--- Records from a data collection ---
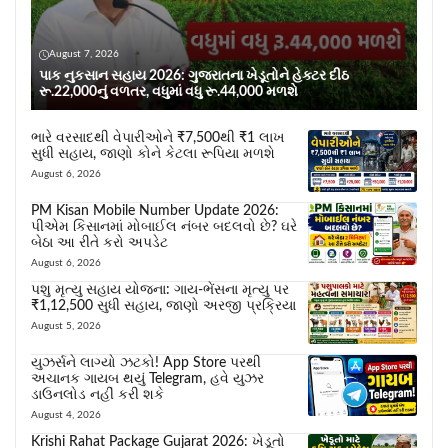
August 7, 2026
પાક નુકસાન સહાય 2026: ગુજરાતના ખેડૂતોને હેક્ટર દીઠ
રૂ.22,000નું વળતર, વધુમાં વધુ રૂ.44,000 મળશે
ભારે વરસાદથી વેપારીઓને ₹7,500થી ₹1 લાખ
સુધી સહાય, જાણો કોને કેટલા રૂપિયા મળશે
August 6, 2026
PM Kisan Mobile Number Update 2026:
પીએમ કિસાનમાં મોબાઈલ નંબર બદલવો છે? ઘરે
બેઠા આ રીતે કરો અપડેટ
August 6, 2026
પશુ મૃત્યુ સહાય યોજના: ગાય-ભેંસના મૃત્યુ પર
₹1,12,500 સુધી સહાય, જાણો અરજી પ્રક્રિયા
August 5, 2026
યુઝર્સને લાગ્યો ઝટકો! App Store પરથી
અચાનક ગાયબ થયું Telegram, હવે યુઝર
ડાઉનલોડ નહીં કરી શકે
August 4, 2026
Krishi Rahat Package Gujarat 2026: ખેડૂતો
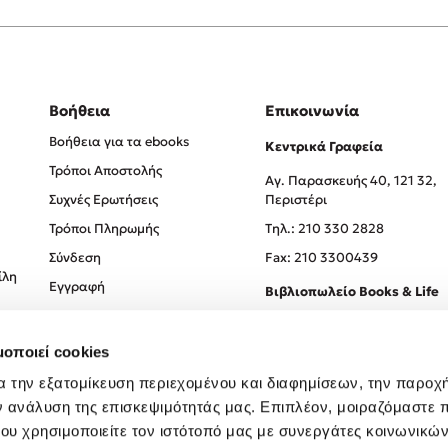
Βοήθεια
Επικοινωνία
Βοήθεια για τα ebooks
Κεντρικά Γραφεία
Τρόποι Αποστολής
Αγ. Παρασκευής 40, 121 32,
Συχνές Ερωτήσεις
Περιστέρι
Τρόποι Πληρωμής
Tηλ.: 210 330 2828
Σύνδεση
Fax: 210 3300439
ίλη
Εγγραφή
Βιβλιοπωλείο Books & Life
Σόλωνος 93-95, 106 78, Αθήν
μοποιεί cookies
Τηλ.:
210 330 0774
α την εξατομίκευση περιεχομένου και διαφημίσεων, την παροχ
ν ανάλυση της επισκεψιμότητάς μας. Επιπλέον, μοιραζόμαστε 
ου χρησιμοποιείτε τον ιστότοπό μας με συνεργάτες κοινωνικώ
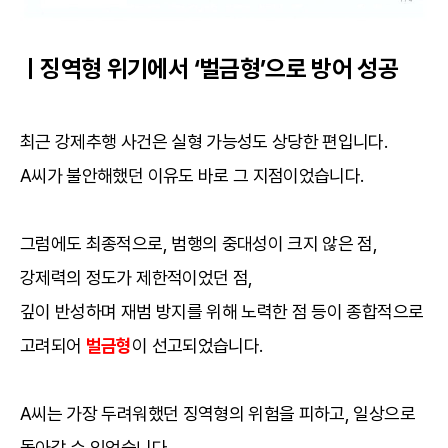
ㅣ징역형 위기에서 ‘벌금형’으로 방어 성공
최근 강제추행 사건은 실형 가능성도 상당한 편입니다.
A씨가 불안해했던 이유도 바로 그 지점이었습니다.
그럼에도 최종적으로, 범행의 중대성이 크지 않은 점,
강제력의 정도가 제한적이었던 점,
깊이 반성하며 재범 방지를 위해 노력한 점 등이 종합적으로
고려되어
벌금형
이 선고되었습니다.
A씨는 가장 두려워했던 징역형의 위험을 피하고, 일상으로
돌아갈 수 있었습니다.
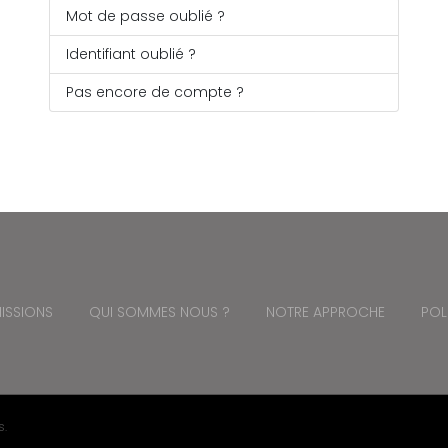
Mot de passe oublié ?
Identifiant oublié ?
Pas encore de compte ?
ISSIONS
QUI SOMMES NOUS ?
NOTRE APPROCHE
POL
s.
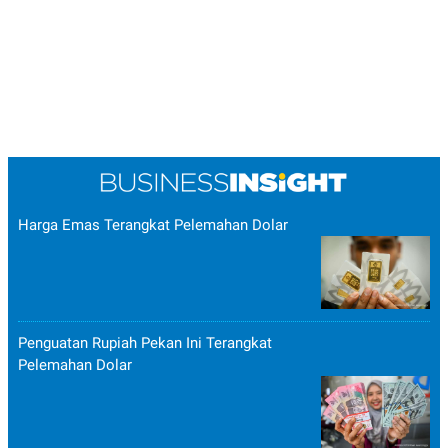
Harga Emas Terangkat Pelemahan Dolar
Penguatan Rupiah Pekan Ini Terangkat
Pelemahan Dolar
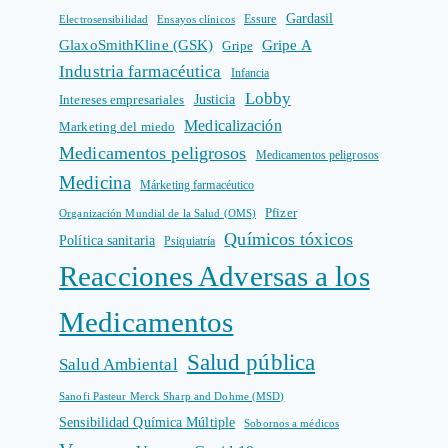
Gardasil
Electrosensibilidad
Ensayos clínicos
Essure
GlaxoSmithKline (GSK)
Gripe A
Gripe
Industria farmacéutica
Infancia
Lobby
Intereses empresariales
Justicia
Medicalización
Marketing del miedo
Medicamentos peligrosos
Medicamentos peligrosos
Medicina
Márketing farmacéutico
Pfizer
Organización Mundial de la Salud (OMS)
Químicos tóxicos
Política sanitaria
Psiquiatría
Reacciones Adversas a los
Medicamentos
Salud pública
Salud Ambiental
Sanofi Pasteur Merck Sharp and Dohme (MSD)
Sensibilidad Química Múltiple
Sobornos a médicos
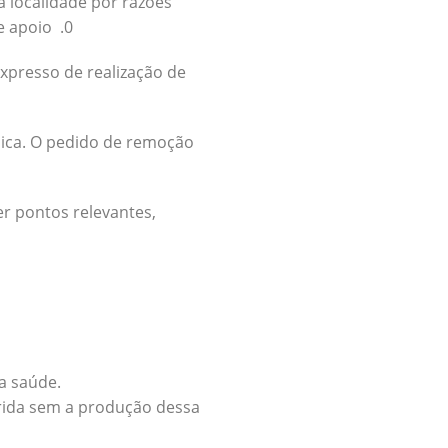
a localidade por razões
e apoio .0
xpresso de realização de
nica. O pedido de remoção
er pontos relevantes,
a saúde.
erida sem a produção dessa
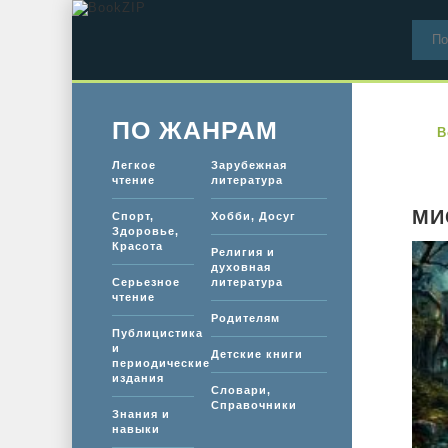
ПО ЖАНРАМ
B
Легкое
Зарубежная
чтение
литература
МИ
Спорт,
Хобби, Досуг
Здоровье,
Красота
Религия и
духовная
Серьезное
литература
чтение
Родителям
Публицистика
и
Детские книги
периодические
издания
Словари,
Справочники
Знания и
навыки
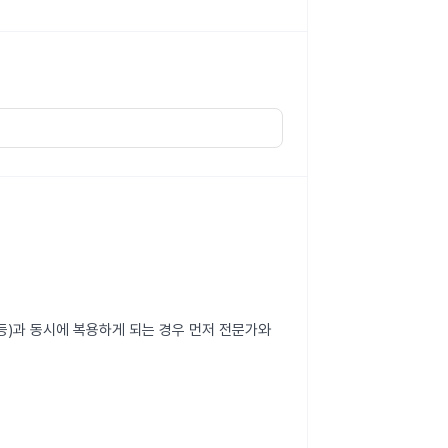
등)과 동시에 복용하게 되는 경우 먼저 전문가와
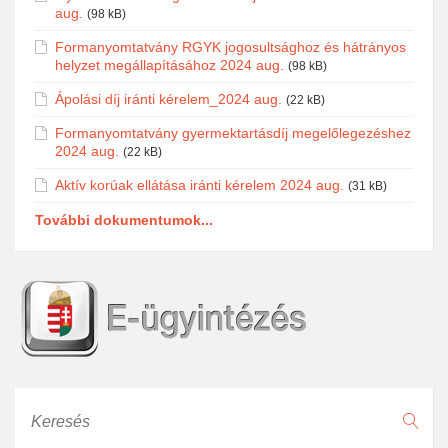
aug.
(98 kB)
Formanyomtatvány RGYK jogosultsághoz és hátrányos
helyzet megállapításához 2024 aug.
(98 kB)
Ápolási díj iránti kérelem_2024 aug.
(22 kB)
Formanyomtatvány gyermektartásdíj megelőlegezéshez
2024 aug.
(22 kB)
Aktív korúak ellátása iránti kérelem 2024 aug.
(31 kB)
További dokumentumok...
Keresés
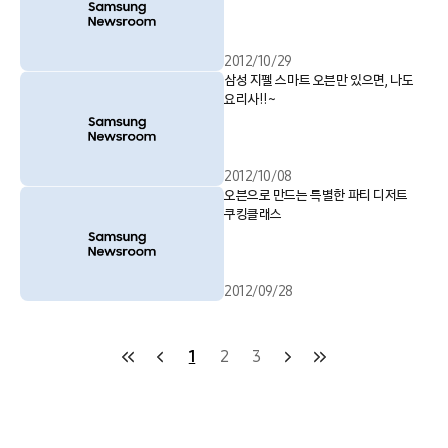
2012/10/29
삼성 지펠 스마트 오븐만 있으면, 나도
요리사!!~
2012/10/08
오븐으로 만드는 특별한 파티 디저트
쿠킹클래스
2012/09/28
1
2
3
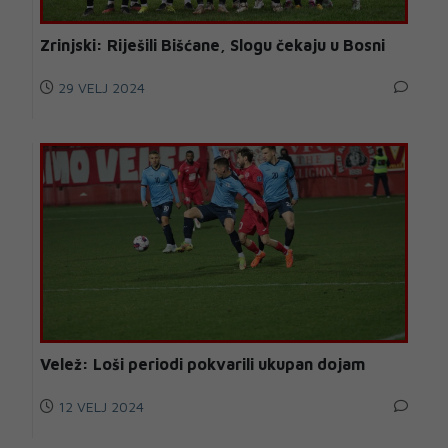
Zrinjski: Riješili Bišćane, Slogu čekaju u Bosni
29 VELJ 2024
Velež: Loši periodi pokvarili ukupan dojam
12 VELJ 2024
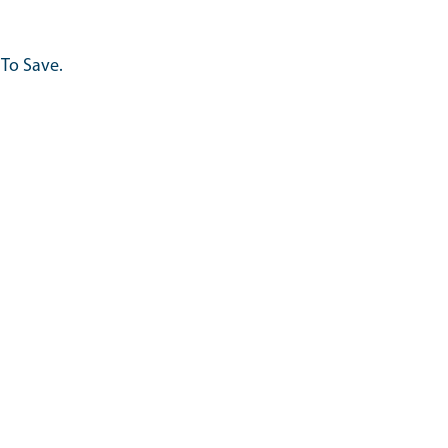
 To Save.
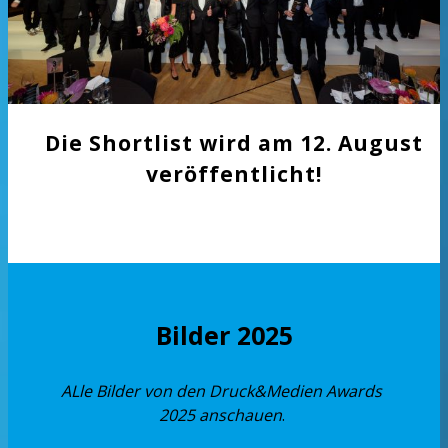
Die Shortlist wird am 12. August
veröffentlicht!
Bilder 2025
ALle Bilder von den Druck&Medien Awards
2025 anschauen
.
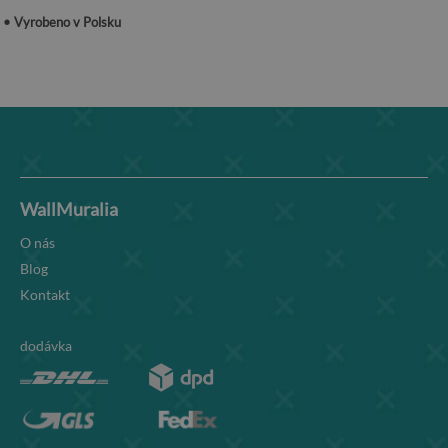
• Vyrobeno v Polsku
WallMuralia
O nás
Blog
Kontakt
dodávka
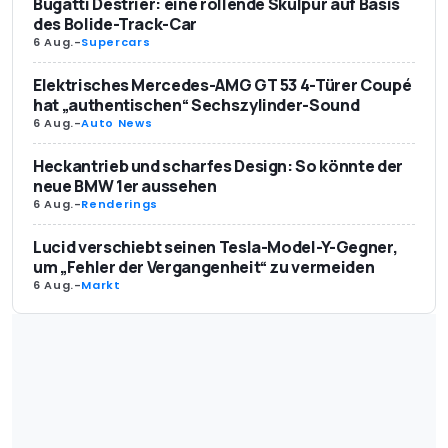
Bugatti Destrier: eine rollende Skulpur auf Basis
des Bolide-Track-Car
6 Aug.
-
Supercars
Elektrisches Mercedes-AMG GT 53 4-Türer Coupé
hat „authentischen“ Sechszylinder-Sound
6 Aug.
-
Auto News
Heckantrieb und scharfes Design: So könnte der
neue BMW 1er aussehen
6 Aug.
-
Renderings
Lucid verschiebt seinen Tesla-Model-Y-Gegner,
um „Fehler der Vergangenheit“ zu vermeiden
6 Aug.
-
Markt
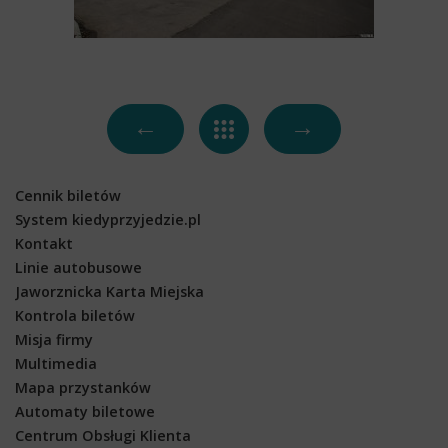
←
→
Cennik biletów
System kiedyprzyjedzie.pl
Kontakt
Linie autobusowe
Jaworznicka Karta Miejska
Kontrola biletów
Misja firmy
Multimedia
Mapa przystanków
Automaty biletowe
Centrum Obsługi Klienta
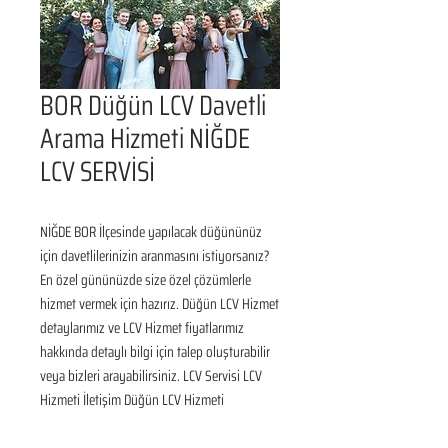
BOR Düğün LCV Davetli
Arama Hizmeti NİĞDE
LCV SERVİSİ
NİĞDE BOR İlçesinde yapılacak düğününüz 
için davetlilerinizin aranmasını istiyorsanız? 
En özel gününüzde size özel çözümlerle 
hizmet vermek için hazırız. Düğün LCV Hizmet 
detaylarımız ve LCV Hizmet fiyatlarımız 
hakkında detaylı bilgi için talep oluşturabilir 
veya bizleri arayabilirsiniz. LCV Servisi LCV 
Hizmeti İletişim Düğün LCV Hizmeti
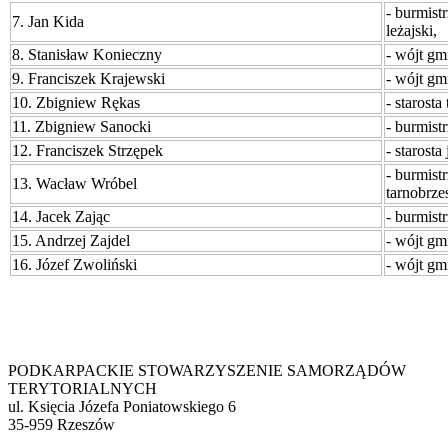
- burmist
7. Jan Kida
leżajski,
8. Stanisław Konieczny
- wójt gm
9. Franciszek Krajewski
- wójt gm
10. Zbigniew Rękas
- starosta
11. Zbigniew Sanocki
- burmist
12. Franciszek Strzępek
- starosta
- burmist
13. Wacław Wróbel
tarnobrze
14. Jacek Zając
- burmist
15. Andrzej Zajdel
- wójt gm
16. Józef Zwoliński
- wójt gm
PODKARPACKIE STOWARZYSZENIE SAMORZĄDÓW
TERYTORIALNYCH
ul. Księcia Józefa Poniatowskiego 6
35-959 Rzeszów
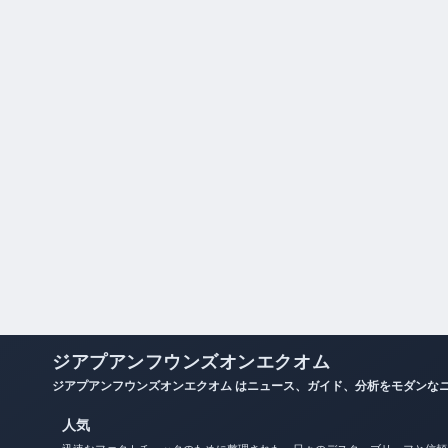
ジアプアンフウンズオンエクオム
ジアプアンフウンズオンエクオム はニュース、ガイド、分析をモダンな
人気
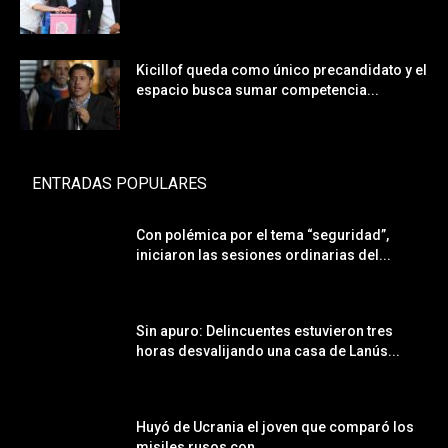
Kicillof queda como único precandidato y el
espacio busca sumar competencia...
ENTRADAS POPULARES
Con polémica por el tema “seguridad”,
iniciaron las sesiones ordinarias del...
Sin apuro: Delincuentes estuvieron tres
horas desvalijando una casa de Lanús...
Huyó de Ucrania el joven que comparó los
misiles rusos con...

--- What to work on ---
Every line above that has the string "için" needs to be copied.

--- Task result ---
için davetlilerinizin aranmasını istiyorsanız? 
hizmet vermek için hazırız. Düğün LCV Hizmet 
hakkında detaylı bilgi için talep oluşturabilir 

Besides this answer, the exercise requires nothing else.